§ ABOUT THIS TASK: Please transcribe all of the records precisely.

§ Collected data:
|---|

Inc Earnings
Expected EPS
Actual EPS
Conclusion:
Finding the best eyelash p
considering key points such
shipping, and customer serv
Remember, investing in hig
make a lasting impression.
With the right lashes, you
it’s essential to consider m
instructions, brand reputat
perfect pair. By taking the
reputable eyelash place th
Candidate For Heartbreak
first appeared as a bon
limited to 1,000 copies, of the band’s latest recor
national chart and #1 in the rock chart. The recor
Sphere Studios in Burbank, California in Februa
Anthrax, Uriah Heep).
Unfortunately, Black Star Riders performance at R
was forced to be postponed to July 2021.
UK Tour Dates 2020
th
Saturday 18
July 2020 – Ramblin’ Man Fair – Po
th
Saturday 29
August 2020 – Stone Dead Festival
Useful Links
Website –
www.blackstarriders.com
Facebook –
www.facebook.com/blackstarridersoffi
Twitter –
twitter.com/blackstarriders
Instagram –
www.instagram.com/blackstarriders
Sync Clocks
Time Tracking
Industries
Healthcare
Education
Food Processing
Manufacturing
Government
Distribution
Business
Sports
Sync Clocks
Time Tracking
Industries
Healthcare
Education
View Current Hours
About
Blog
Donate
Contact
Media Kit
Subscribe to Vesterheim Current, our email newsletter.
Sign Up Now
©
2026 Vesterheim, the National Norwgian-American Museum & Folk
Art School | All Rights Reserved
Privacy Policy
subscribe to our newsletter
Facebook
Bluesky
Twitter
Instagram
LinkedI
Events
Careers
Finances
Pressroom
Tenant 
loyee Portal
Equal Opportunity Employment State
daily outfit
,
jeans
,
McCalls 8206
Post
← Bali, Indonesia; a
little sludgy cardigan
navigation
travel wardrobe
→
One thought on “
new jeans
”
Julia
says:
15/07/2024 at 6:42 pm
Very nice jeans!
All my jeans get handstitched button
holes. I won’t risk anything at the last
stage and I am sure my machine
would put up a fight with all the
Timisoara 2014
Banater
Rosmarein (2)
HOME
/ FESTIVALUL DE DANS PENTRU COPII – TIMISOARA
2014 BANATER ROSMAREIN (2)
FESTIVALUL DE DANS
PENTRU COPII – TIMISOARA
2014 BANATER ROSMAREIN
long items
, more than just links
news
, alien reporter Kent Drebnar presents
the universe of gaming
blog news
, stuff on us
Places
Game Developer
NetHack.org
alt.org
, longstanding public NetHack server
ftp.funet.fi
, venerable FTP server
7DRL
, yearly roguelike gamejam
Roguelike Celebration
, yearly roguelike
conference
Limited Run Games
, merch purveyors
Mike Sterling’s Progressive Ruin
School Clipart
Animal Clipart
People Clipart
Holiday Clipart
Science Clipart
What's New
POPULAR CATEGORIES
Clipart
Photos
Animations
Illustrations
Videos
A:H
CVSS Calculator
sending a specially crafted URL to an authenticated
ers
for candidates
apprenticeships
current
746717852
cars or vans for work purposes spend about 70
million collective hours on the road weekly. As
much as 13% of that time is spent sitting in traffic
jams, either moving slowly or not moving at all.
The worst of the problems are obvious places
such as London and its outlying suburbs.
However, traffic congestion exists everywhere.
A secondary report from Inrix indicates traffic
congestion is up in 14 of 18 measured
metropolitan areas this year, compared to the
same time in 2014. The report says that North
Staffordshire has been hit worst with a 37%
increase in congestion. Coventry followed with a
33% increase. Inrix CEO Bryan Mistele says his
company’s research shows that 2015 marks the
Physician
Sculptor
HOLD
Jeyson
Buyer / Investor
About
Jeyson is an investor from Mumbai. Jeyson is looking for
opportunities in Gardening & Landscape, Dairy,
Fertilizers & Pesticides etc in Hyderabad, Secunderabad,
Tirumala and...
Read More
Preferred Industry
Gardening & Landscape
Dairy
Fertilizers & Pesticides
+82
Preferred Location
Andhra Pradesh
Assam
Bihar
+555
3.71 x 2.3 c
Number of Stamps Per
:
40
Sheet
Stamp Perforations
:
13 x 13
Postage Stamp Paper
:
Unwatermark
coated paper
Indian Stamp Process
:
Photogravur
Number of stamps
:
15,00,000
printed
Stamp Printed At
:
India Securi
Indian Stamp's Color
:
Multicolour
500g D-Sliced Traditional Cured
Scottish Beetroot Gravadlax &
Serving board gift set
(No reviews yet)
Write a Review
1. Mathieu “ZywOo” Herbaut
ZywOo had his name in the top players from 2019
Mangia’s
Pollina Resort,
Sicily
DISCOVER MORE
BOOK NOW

|---|

§ SOLUTION FOR THIS EXERCISE:
Inc Earnings
Expected EPS
Actual EPS
Conclusion:
Finding the best eyelash p
considering key points such
shipping, and customer serv
Remember, investing in hig
make a lasting impression.
With the right lashes, you
it’s essential to consider m
instructions, brand reputat
perfect pair. By taking the
reputable eyelash place th
Candidate For Heartbreak
first appeared as a bon
limited to 1,000 copies, of the band’s latest recor
national chart and #1 in the rock chart. The recor
Sphere Studios in Burbank, California in Februa
Anthrax, Uriah Heep).
Unfortunately, Black Star Riders performance at R
was forced to be postponed to July 2021.
UK Tour Dates 2020
th
Saturday 18
July 2020 – Ramblin’ Man Fair – Po
th
Saturday 29
August 2020 – Stone Dead Festival
Useful Links
Website –
www.blackstarriders.com
Facebook –
www.facebook.com/blackstarridersoffi
Twitter –
twitter.com/blackstarriders
Instagram –
www.instagram.com/blackstarriders
Sync Clocks
Time Tracking
Industries
Healthcare
Education
Food Processing
Manufacturing
Government
Distribution
Business
Sports
Sync Clocks
Time Tracking
Industries
Healthcare
Education
View Current Hours
About
Blog
Donate
Contact
Media Kit
Subscribe to Vesterheim Current, our email newsletter.
Sign Up Now
©
2026 Vesterheim, the National Norwgian-American Museum & Folk
Art School | All Rights Reserved
Privacy Policy
subscribe to our newsletter
Facebook
Bluesky
Twitter
Instagram
LinkedI
Events
Careers
Finances
Pressroom
Tenant 
loyee Portal
Equal Opportunity Employment State
daily outfit
,
jeans
,
McCalls 8206
Post
← Bali, Indonesia; a
little sludgy cardigan
navigation
travel wardrobe
→
One thought on “
new jeans
”
Julia
says:
15/07/2024 at 6:42 pm
Very nice jeans!
All my jeans get handstitched button
holes. I won’t risk anything at the last
stage and I am sure my machine
would put up a fight with all the
Timisoara 2014
Banater
Rosmarein (2)
HOME
/ FESTIVALUL DE DANS PENTRU COPII – TIMISOARA
2014 BANATER ROSMAREIN (2)
FESTIVALUL DE DANS
PENTRU COPII – TIMISOARA
2014 BANATER ROSMAREIN
long items
, more than just links
news
, alien reporter Kent Drebnar presents
the universe of gaming
blog news
, stuff on us
Places
Game Developer
NetHack.org
alt.org
, longstanding public NetHack server
ftp.funet.fi
, venerable FTP server
7DRL
, yearly roguelike gamejam
Roguelike Celebration
, yearly roguelike
conference
Limited Run Games
, merch purveyors
Mike Sterling’s Progressive Ruin
School Clipart
Animal Clipart
People Clipart
Holiday Clipart
Science Clipart
What's New
POPULAR CATEGORIES
Clipart
Photos
Animations
Illustrations
Videos
A:H
CVSS Calculator
sending a specially crafted URL to an authenticated
ers
for candidates
apprenticeships
current
746717852
cars or vans for work purposes spend about 70
million collective hours on the road weekly. As
much as 13% of that time is spent sitting in traffic
jams, either moving slowly or not moving at all.
The worst of the problems are obvious places
such as London and its outlying suburbs.
However, traffic congestion exists everywhere.
A secondary report from Inrix indicates traffic
congestion is up in 14 of 18 measured
metropolitan areas this year, compared to the
same time in 2014. The report says that North
Staffordshire has been hit worst with a 37%
increase in congestion. Coventry followed with a
33% increase. Inrix CEO Bryan Mistele says his
company’s research shows that 2015 marks the
Physician
Sculptor
HOLD
Jeyson
Buyer / Investor
About
Jeyson is an investor from Mumbai. Jeyson is looking for
opportunities in Gardening & Landscape, Dairy,
Fertilizers & Pesticides etc in Hyderabad, Secunderabad,
Tirumala and...
Read More
Preferred Industry
Gardening & Landscape
Dairy
Fertilizers & Pesticides
+82
Preferred Location
Andhra Pradesh
Assam
Bihar
+555
3.71 x 2.3 c
Number of Stamps Per
:
40
Sheet
Stamp Perforations
:
13 x 13
Postage Stamp Paper
:
Unwatermark
coated paper
Indian Stamp Process
:
Photogravur
Number of stamps
:
15,00,000
printed
Stamp Printed At
:
India Securi
Indian Stamp's Color
:
Multicolour
500g D-Sliced Traditional Cured
Scottish Beetroot Gravadlax &
Serving board gift set
(No reviews yet)
Write a Review
1. Mathieu “ZywOo” Herbaut
ZywOo had his name in the top players from 2019
Mangia’s
Pollina Resort,
Sicily
DISCOVER MORE
BOOK NOW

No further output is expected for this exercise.